● **Provided data**:
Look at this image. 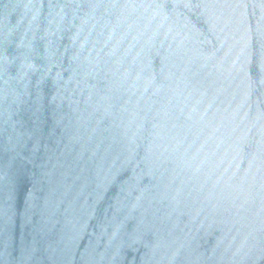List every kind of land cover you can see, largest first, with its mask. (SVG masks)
<instances>
[{"label":"water","instance_id":"water-1","mask_svg":"<svg viewBox=\"0 0 264 264\" xmlns=\"http://www.w3.org/2000/svg\"><path fill=\"white\" fill-rule=\"evenodd\" d=\"M0 264H264V0H0Z\"/></svg>","mask_w":264,"mask_h":264}]
</instances>
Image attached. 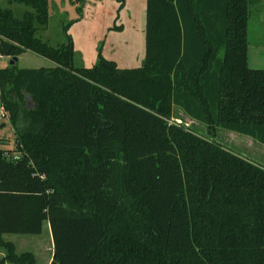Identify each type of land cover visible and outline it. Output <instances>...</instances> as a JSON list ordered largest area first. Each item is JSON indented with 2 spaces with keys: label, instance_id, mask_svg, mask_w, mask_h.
I'll list each match as a JSON object with an SVG mask.
<instances>
[{
  "label": "trees",
  "instance_id": "1",
  "mask_svg": "<svg viewBox=\"0 0 264 264\" xmlns=\"http://www.w3.org/2000/svg\"><path fill=\"white\" fill-rule=\"evenodd\" d=\"M18 16L0 6V55L32 51L53 67L0 68L19 160L0 147V247L37 264L6 232L51 227L50 264H264V166L214 140L264 143V69L248 65L250 0H146L142 65L39 37L49 0ZM123 1V0H122ZM208 139L171 123L173 110ZM0 259V263H4Z\"/></svg>",
  "mask_w": 264,
  "mask_h": 264
},
{
  "label": "rangeland",
  "instance_id": "2",
  "mask_svg": "<svg viewBox=\"0 0 264 264\" xmlns=\"http://www.w3.org/2000/svg\"><path fill=\"white\" fill-rule=\"evenodd\" d=\"M0 6L13 9L18 16L31 9L9 0H0ZM49 8V24L46 29L39 30L37 35L53 46L67 43L70 39L75 66H93L100 53L116 60L120 67L142 65L145 56L146 0H49ZM255 29L260 32L248 47V65L264 69V14L263 23L257 24ZM10 60V56L0 59V67L7 66ZM18 66L49 68L55 63L27 50L18 56ZM4 122L5 126L1 127ZM170 122L182 124L213 140L206 125L188 118L181 110L174 108ZM214 140L232 152L264 166V143L253 137L218 129ZM0 147L8 152L16 149V134L9 119L0 121ZM48 224L45 221L42 232L38 234L8 232L4 236L16 242L18 251L33 250L37 262L47 264L53 249Z\"/></svg>",
  "mask_w": 264,
  "mask_h": 264
},
{
  "label": "crops",
  "instance_id": "3",
  "mask_svg": "<svg viewBox=\"0 0 264 264\" xmlns=\"http://www.w3.org/2000/svg\"><path fill=\"white\" fill-rule=\"evenodd\" d=\"M255 10V13H253V11ZM255 14V18L253 19V15ZM263 14H264V0H250V14H249V30H248V39H249V45L254 42L253 41V38L254 36L256 35H259V32L260 31H257L255 28L257 27V24H261L263 23ZM145 57V56H144ZM6 56H2L0 57V59H5ZM116 61V60H115ZM117 62V61H116ZM10 63V62H9ZM8 63V64H9ZM7 64V65H8ZM118 64V63H117ZM119 66V65H118ZM83 67H90V66H83ZM120 67V66H119ZM1 68V67H0ZM122 68H132V67H122ZM1 102V101H0ZM176 110H181L188 118L194 120L195 122L199 123V124H202V125H205L199 121H196L195 119L191 118L190 116H188L181 108L179 107H175ZM5 126V122L1 124V127H4ZM250 139V138H249ZM49 223V222H48ZM49 227H50V224H48ZM50 230H51V227H50ZM8 233V232H6ZM52 233V231H51ZM5 234V233H4ZM3 234V236H4ZM29 234V233H27ZM5 238V236H4ZM6 240H9V241H13L16 245V250H17V244L14 240H11V239H7L5 238ZM52 242H53V249H52V253L50 254V257H49V260L47 262V264H50L52 258H53V254H54V241H53V235H52ZM29 247V246H28ZM18 251V250H17ZM23 251H32L34 252L33 250H23ZM18 252H22V251H18ZM35 256H36V253L34 252ZM0 259H4L5 262L4 263H0V264H21V263H15V262H12L8 259H6V249L3 248V247H0ZM36 263L39 264L37 262V256H36Z\"/></svg>",
  "mask_w": 264,
  "mask_h": 264
},
{
  "label": "built area",
  "instance_id": "4",
  "mask_svg": "<svg viewBox=\"0 0 264 264\" xmlns=\"http://www.w3.org/2000/svg\"><path fill=\"white\" fill-rule=\"evenodd\" d=\"M0 57H2V55H0ZM9 116H10L9 111L7 110L5 105L2 102H0V121H5L9 119ZM21 155H22L21 152L17 151L16 149L13 152L6 151V156L13 160H19Z\"/></svg>",
  "mask_w": 264,
  "mask_h": 264
},
{
  "label": "water",
  "instance_id": "5",
  "mask_svg": "<svg viewBox=\"0 0 264 264\" xmlns=\"http://www.w3.org/2000/svg\"><path fill=\"white\" fill-rule=\"evenodd\" d=\"M16 60H18V57H15L14 59H11V60H10V63H11V64H14Z\"/></svg>",
  "mask_w": 264,
  "mask_h": 264
}]
</instances>
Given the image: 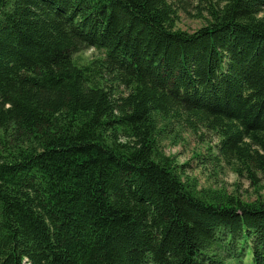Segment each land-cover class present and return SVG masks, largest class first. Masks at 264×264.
<instances>
[{
	"label": "trees",
	"instance_id": "trees-1",
	"mask_svg": "<svg viewBox=\"0 0 264 264\" xmlns=\"http://www.w3.org/2000/svg\"><path fill=\"white\" fill-rule=\"evenodd\" d=\"M173 10L0 0V264H264V199L198 189L160 146L205 127L264 170V0L192 32Z\"/></svg>",
	"mask_w": 264,
	"mask_h": 264
},
{
	"label": "rangeland",
	"instance_id": "rangeland-1",
	"mask_svg": "<svg viewBox=\"0 0 264 264\" xmlns=\"http://www.w3.org/2000/svg\"><path fill=\"white\" fill-rule=\"evenodd\" d=\"M214 1L166 0V3L174 9L175 15L169 17L173 22V28L189 32L197 30L205 24V18L208 17L205 8ZM99 54V51L89 47L79 51L75 58L86 63ZM108 78L114 82L113 77ZM115 84L118 92L123 95L126 88L120 83L115 82ZM184 127V130L179 132H175L174 128L170 129L168 133L171 138L167 136L160 142L164 151L172 155L177 164L182 166L180 170L184 180L194 179L198 189H219L228 193L227 195H234L245 201L264 199L263 169L253 165L249 169L234 164L232 166V163L218 155L217 148L220 142L217 134L205 127H199L198 130L193 131L191 124H184ZM261 154L264 155V151Z\"/></svg>",
	"mask_w": 264,
	"mask_h": 264
}]
</instances>
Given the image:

● **Direction**: Which lines in the entries above contain the word "water"? Pull out each of those lines and copy it in full.

● **Final result**:
[{"label":"water","instance_id":"water-1","mask_svg":"<svg viewBox=\"0 0 264 264\" xmlns=\"http://www.w3.org/2000/svg\"><path fill=\"white\" fill-rule=\"evenodd\" d=\"M0 264H264V0H0Z\"/></svg>","mask_w":264,"mask_h":264}]
  "label": "water",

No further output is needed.